[Stored data]
# # # #

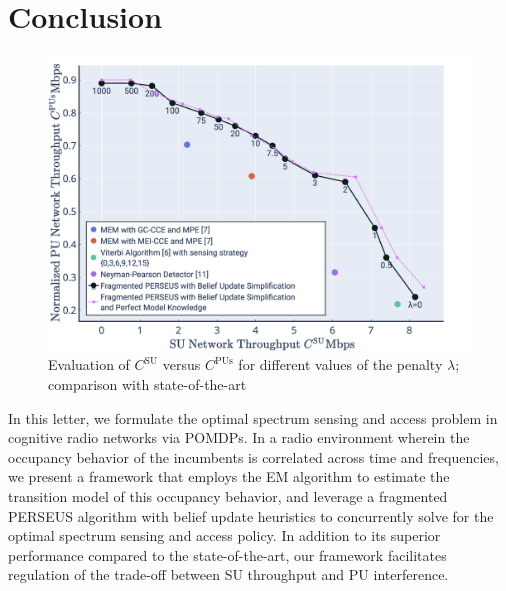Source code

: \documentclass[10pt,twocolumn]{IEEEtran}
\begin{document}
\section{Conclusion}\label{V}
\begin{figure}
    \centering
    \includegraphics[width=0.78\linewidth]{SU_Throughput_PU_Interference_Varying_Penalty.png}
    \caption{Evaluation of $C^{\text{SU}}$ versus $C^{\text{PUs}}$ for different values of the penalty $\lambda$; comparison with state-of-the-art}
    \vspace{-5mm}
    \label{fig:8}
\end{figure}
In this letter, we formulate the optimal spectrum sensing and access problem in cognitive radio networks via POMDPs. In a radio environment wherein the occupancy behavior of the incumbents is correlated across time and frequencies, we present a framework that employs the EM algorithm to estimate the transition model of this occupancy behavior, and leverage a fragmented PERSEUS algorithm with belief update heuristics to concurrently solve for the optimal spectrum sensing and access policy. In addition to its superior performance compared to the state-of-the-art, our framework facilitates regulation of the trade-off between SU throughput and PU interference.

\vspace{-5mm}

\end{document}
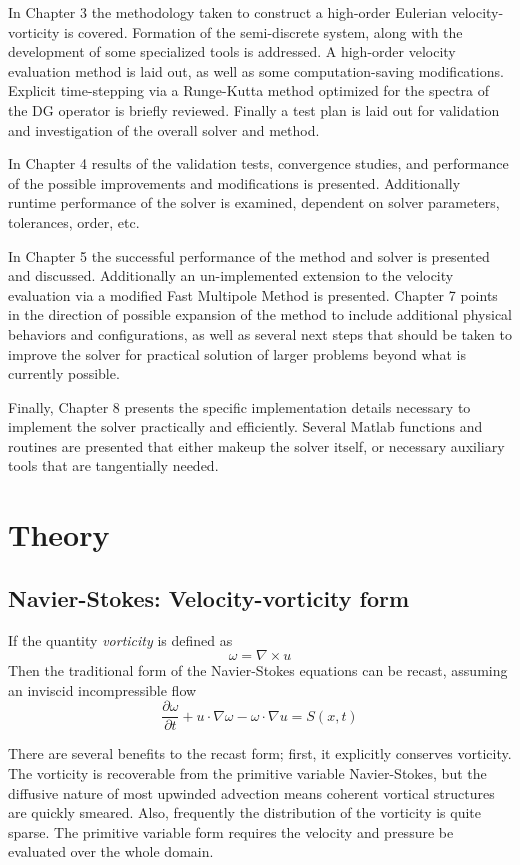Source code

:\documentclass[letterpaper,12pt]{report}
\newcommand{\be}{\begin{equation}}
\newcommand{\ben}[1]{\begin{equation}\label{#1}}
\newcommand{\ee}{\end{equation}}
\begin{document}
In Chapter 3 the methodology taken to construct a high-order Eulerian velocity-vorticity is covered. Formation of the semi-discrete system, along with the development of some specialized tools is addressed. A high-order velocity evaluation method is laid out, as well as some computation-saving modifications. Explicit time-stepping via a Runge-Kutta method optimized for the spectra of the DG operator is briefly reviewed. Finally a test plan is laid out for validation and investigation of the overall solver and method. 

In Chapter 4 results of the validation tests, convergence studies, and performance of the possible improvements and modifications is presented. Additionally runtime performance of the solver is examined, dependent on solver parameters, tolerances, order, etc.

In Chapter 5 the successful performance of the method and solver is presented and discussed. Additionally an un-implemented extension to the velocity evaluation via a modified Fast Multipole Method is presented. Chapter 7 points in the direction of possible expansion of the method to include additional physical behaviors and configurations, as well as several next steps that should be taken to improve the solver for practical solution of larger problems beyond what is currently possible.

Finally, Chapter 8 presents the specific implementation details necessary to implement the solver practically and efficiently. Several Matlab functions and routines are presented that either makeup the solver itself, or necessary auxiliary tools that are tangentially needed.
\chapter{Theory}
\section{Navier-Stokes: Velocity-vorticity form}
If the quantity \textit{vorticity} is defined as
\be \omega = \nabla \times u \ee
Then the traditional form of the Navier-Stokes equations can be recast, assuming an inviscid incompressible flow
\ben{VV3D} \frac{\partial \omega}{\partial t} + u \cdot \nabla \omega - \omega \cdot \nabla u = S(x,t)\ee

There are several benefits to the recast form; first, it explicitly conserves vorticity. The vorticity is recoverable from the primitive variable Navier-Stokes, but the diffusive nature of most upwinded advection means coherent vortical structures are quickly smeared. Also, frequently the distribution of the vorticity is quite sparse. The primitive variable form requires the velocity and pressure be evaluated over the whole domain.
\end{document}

# # # #

■ **Your task**: Search the records for lines holding the word "documentclass", then copy each line you find.

■ **Task solution**:
: \documentclass[10pt,twocolumn]{IEEEtran}
:\documentclass[letterpaper,12pt]{report}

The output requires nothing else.